The Managed Funds Association ("MFA") cautioned against measures that would require asset managers to incorporate "overly prescriptive" environmental, social and governance ("ESG") factors into investments.

In a comment letter, the MFA addressed the European Securities and Markets Authority's ("ESMA") proposal to integrate "sustainability risks" into the UCITS/AIFMD Consultation and the MiFID II Consultation. The MFA contended that asset managers should discuss with their clients whether the manager's products and services satisfy the client's ESG factors. Using this approach, the MFA noted, will better ensure that asset managers include ESG factors and considerations to the extent they align with the client's investment goals.

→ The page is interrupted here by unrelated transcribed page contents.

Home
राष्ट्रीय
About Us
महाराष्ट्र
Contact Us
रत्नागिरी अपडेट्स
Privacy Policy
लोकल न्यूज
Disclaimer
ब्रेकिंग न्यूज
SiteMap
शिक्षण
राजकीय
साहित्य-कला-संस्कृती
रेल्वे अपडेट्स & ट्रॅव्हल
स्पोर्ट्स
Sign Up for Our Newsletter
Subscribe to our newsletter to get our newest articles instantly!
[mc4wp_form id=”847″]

The MFA encouraged the ESMA to abstain from including "broad wording" in the proposed amendments that would obligate all investment managers to consider ESG preferences as part of their UCITS, AIFMD or MiFID II requirements. The MFA further said that it is critical for ESG factors not to be interpreted as "automatically taking precedence over other investment objectives."

Commentary

While the Managed Funds letter offers a number of practical suggestions to mitigate the serious potential harms of investing in accordance with ESG dictates—in particular, its suggestion to avoid "overly prescriptive" measures in this area—perhaps a more fundamental critique is in order. In a speech delivered last fall, SEC Commissioner Hester Peirce presented just such a critique, arguing that "[r]equiring a company to . . . cater to other interests," such as those associated with ESG values, "risks compromising not only its shareholders' interests, but the public interest as well."

In her speech, Commissioner Peirce addressed some of the fundamental problems associated with ESG investing, including the fact that ESG standards are neither uniform nor objective, and that realizing them will often place investment managers in conflict with their duty to act in a fiduciary manner. For example, what constitutes "ethical and good" values, as Ms. Peirce observes, may "reflect personal moral beliefs that may not be universally held." This places companies at the mercy of standard setters whose values may hew not to the public at large, but instead to "what a select group of stakeholders believe to be good or moral behavior." Further, elevating the interests of certain stakeholders over all shareholders, according to Commissioner Peirce, makes "the law complicit . . . in a breach of fiduciary duty." Finally, there is the problem of lack of expertise that leaves most firms ill equipped to make these determinations, or as Ms. Peirce puts it, do we really want "a company that brews beer . . . to assess what energy source would be the best for the environment?"

The same conceptual problems afflict efforts to dictate ESG standards on financial reporting. As Ms. Peirce notes: "In many instances, ESG reporting has been presented as though it were comparable to financial reporting, but it is not. While financial reporting benefits from uniform standards developed over centuries, many ESG factors rely on research that is far from settled."

In the end, perhaps the goal should be more modest. For, as Commissioner Peirce observes, "[a] company that serves the interests of its collective shareholders serves the interests of the public."